Micaela, de 15 años; Gabriel, de 13, y la pequeña Ailén nos muestran hasta dónde llegaba la soja. "Ahora crece el matorral, pero hace dos años los mosquitos estaban a la puerta de casa", explica Micaela. ¿Cómo ha reaccionado el pueblo ante el fallo judicial? No muy bien, asegura su padre. "Aquí hay mucha gente que se beneficia de la soja y no quiere ni oír hablar de regulaciones. Hay que andarse con cuidado", mantiene.

"Yo conozco a un productor del pueblo de Piamonte cuya mujer e hija tienen leucemia, pero que no quiere que se estudie siquiera si hay una mayor incidencia de cáncer en la zona ni si los agroquímicos pueden tener algo que ver", abunda el diputado Marcelo Brignoni. "Para él, la soja es, precisamente, lo que le permite pagar los tratamientos médicos".

Sin siembra directa y sin glifosato no existiría el milagro de la soja argentina. La siembra directa permite plantar la soja sin prácticamente labrar o arar el suelo y manteniendo los rastrojos de cosechas anteriores. Ofrece un alto rendimiento. Para los ecologistas, impide la oxigenación de la tierra y va "comiéndose" los nutrientes. Para sus defensores, evita la degradación y mejora el aprovechamiento del agua de lluvia. El glifosato, conocido en Argentina como Roundup, la marca de la empresa Monsalto, se fumiga sobre los campos de soja transgénica y acaba con todo lo que no sea esa poderosa plantita verde.

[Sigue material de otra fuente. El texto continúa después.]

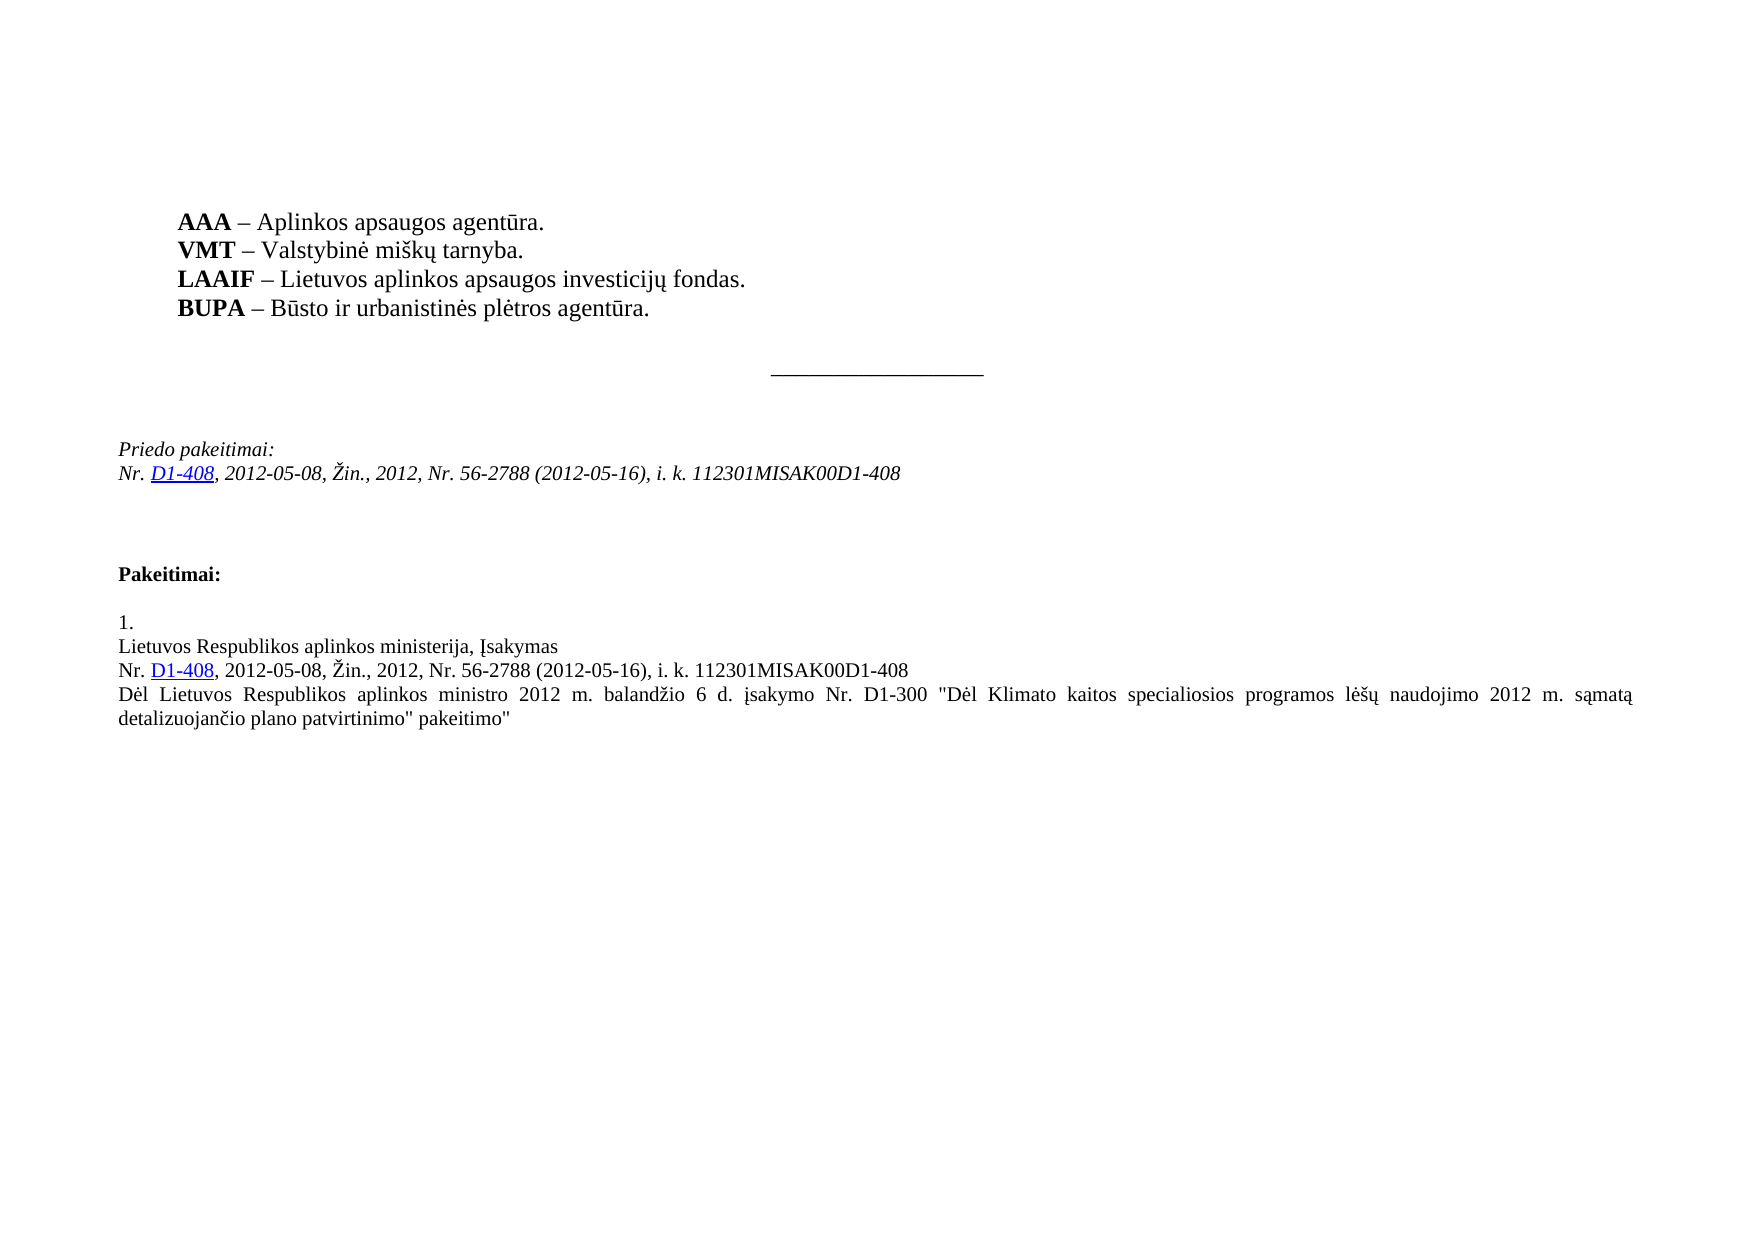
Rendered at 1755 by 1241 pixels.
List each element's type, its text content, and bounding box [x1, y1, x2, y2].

text Pakeitimai: [118, 562, 1636, 586]
text Lietuvos Respublikos aplinkos ministerija, Įsakymas [118, 634, 1636, 658]
text Nr. D1-408, 2012-05-08, Žin., 2012, Nr. 56-2788 (2012-05-16), i. k. 112301MISAK00D1-408 [118, 658, 1636, 682]
text Nr. D1-408, 2012-05-08, Žin., 2012, Nr. 56-2788 (2012-05-16), i. k. 112301MISAK00D1-408 [118, 461, 1636, 485]
text Dėl Lietuvos Respublikos aplinkos ministro 2012 m. balandžio 6 d. įsakymo Nr. D1-300 "Dėl Klimato kaitos specialiosios programos lėšų naudojimo 2012 m. sąmatą detalizuojančio plano patvirtinimo" pakeitimo" [118, 682, 1636, 730]
text AAA – Aplinkos apsaugos agentūra. [118, 207, 1636, 235]
text 1. [118, 610, 1636, 634]
text VMT – Valstybinė miškų tarnyba. [118, 235, 1636, 264]
text _________________ [118, 350, 1636, 379]
text BUPA – Būsto ir urbanistinės plėtros agentūra. [118, 293, 1636, 322]
text Priedo pakeitimai: [118, 437, 1636, 461]
text LAAIF – Lietuvos aplinkos apsaugos investicijų fondas. [118, 264, 1636, 293]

Los expertos indican que se utilizan unos diez litros de glifosato por hectárea y que en 2009 se rociaron más de 175 millones de litros de ese herbicida. Argentina no es el único país del mundo en el que se emplea el roundup. Es un producto de baja toxicidad, insiste la Cámara de Sanidad Agropecuaria de Santa Fe, que tiene la aprobación de la Organización para la Alimentación y la Agricultura (FAO). "Lo que importa ahora es que los jueces van a obligar a las autoridades públicas a demostrar que eso es así. Eso es lo que queremos los de este barrio", se alegra Viviana Peralta.